Il avait atteint la frontière d'Allemagne lorsque son nom parut et passa presque inaperçu. En effet, la veille même, Vardes avait été sacrifié à la vindicte publique et, dans des termes tels, que le roi s'en était ému. En effet, le Poète-Crotté accusait, ni plus ni moins, ce « scélérat mondain » d'être l'auteur de la lettre espagnole qui, deux ans plus tôt, avait été introduite dans l'appartement de la reine, à seule fin de l'instruire charitablement des infidélités de son époux avec Mlle de La Vallière. L'accusation rouvrait une blessure vive au cœur du souverain, car il n'avait jamais pu mettre la main sur les coupables et, plus d'une fois, en avait parlé à Vardes, lui demandant conseil à ce sujet. Tandis qu'il interrogeait le capitaine des gardes suisses, faisait venir Mme de Soissons, sa maîtresse et complice ; tandis que sa belle-sœur Henriette d'Angleterre, impliquée également dans l'histoire de la lettre espagnole, se jetait à ses pieds et que de Guiche et le petit Monsieur se disputaient aigrement dans le privé avec le chevalier de Lorraine, la liste des criminels de la taverne du Masque-Rouge continuait imperturbable à offrir, chaque jour, une nouvelle victime à la foule. Louvignys et Saint-Thierry, résignés à l'avance et ayant pris leurs dispositions, surent un beau matin que Paris connaissait maintenant le nombre exact de leurs maîtresses et leurs particularités amoureuses. Ces détails assaisonnaient l'habituel refrain :

Mais qui donc a tué un enfant de tendre âge ?
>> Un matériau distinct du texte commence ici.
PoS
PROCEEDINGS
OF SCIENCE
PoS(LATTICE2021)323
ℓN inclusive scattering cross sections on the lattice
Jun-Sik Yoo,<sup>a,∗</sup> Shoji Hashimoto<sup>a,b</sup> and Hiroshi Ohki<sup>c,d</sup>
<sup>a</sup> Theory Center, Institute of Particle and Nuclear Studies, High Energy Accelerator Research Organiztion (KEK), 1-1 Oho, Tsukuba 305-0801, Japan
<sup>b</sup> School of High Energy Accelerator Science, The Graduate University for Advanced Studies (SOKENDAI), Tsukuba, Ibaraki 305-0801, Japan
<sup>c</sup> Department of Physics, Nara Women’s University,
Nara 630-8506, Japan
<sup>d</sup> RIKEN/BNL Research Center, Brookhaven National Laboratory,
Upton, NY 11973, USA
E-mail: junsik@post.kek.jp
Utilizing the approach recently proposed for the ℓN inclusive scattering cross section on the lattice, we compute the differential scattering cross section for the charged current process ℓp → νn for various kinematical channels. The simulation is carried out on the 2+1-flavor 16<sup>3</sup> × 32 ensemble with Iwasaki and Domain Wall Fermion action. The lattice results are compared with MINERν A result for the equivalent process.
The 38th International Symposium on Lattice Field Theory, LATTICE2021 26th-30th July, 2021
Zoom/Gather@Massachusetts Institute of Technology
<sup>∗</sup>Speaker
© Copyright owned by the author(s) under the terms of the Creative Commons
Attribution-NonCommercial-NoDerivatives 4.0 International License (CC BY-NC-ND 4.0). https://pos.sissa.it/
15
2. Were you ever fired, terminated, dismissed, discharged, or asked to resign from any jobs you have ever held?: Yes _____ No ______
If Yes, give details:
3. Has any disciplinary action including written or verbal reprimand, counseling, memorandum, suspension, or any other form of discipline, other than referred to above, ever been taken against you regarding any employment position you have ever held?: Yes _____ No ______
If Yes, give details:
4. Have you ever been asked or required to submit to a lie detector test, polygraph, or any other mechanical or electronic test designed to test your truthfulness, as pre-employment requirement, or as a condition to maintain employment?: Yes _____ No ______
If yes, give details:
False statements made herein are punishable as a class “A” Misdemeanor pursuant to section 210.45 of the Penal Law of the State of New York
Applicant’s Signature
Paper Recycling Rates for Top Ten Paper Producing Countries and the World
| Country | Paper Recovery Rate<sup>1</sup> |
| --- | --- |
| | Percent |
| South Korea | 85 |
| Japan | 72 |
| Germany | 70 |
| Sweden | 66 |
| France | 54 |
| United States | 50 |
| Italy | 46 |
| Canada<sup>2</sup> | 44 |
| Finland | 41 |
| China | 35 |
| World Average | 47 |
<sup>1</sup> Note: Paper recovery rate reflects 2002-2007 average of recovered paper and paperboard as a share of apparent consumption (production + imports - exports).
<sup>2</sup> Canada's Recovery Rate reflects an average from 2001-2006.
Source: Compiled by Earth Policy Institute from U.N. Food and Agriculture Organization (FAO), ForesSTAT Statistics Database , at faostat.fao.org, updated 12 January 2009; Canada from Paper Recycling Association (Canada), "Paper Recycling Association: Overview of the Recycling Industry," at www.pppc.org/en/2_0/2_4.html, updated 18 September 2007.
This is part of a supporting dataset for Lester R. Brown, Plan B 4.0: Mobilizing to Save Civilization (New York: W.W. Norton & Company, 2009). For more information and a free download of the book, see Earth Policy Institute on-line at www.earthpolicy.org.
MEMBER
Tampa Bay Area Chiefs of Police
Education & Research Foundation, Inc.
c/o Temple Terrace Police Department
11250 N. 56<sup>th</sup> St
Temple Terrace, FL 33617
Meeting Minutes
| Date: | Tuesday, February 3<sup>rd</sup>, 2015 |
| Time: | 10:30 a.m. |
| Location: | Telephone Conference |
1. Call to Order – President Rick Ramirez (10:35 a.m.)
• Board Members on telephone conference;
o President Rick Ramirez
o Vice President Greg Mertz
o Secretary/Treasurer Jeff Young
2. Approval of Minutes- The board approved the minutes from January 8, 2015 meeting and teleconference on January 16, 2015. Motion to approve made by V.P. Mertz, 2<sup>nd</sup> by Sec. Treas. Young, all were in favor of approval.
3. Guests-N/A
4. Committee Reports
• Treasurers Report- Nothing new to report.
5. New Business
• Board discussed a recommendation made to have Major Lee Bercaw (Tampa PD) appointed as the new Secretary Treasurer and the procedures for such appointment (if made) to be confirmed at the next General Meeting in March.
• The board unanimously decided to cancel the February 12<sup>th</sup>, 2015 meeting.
Qui est le meurtrier du p'tit marchand d'oubliés ?...

Bénéficiant du trouble dans lequel les révélations faites sur Vardes jetaient le roi, Louvignys et Saint-Thierry furent seulement priés d'abandonner leurs charges et de se rendre dans leurs terres.

Un vent d'excitation soufflait sur Paris.

– À qui le tour ? À qui le tour ? beuglaient chaque matin les vendeurs de chansons.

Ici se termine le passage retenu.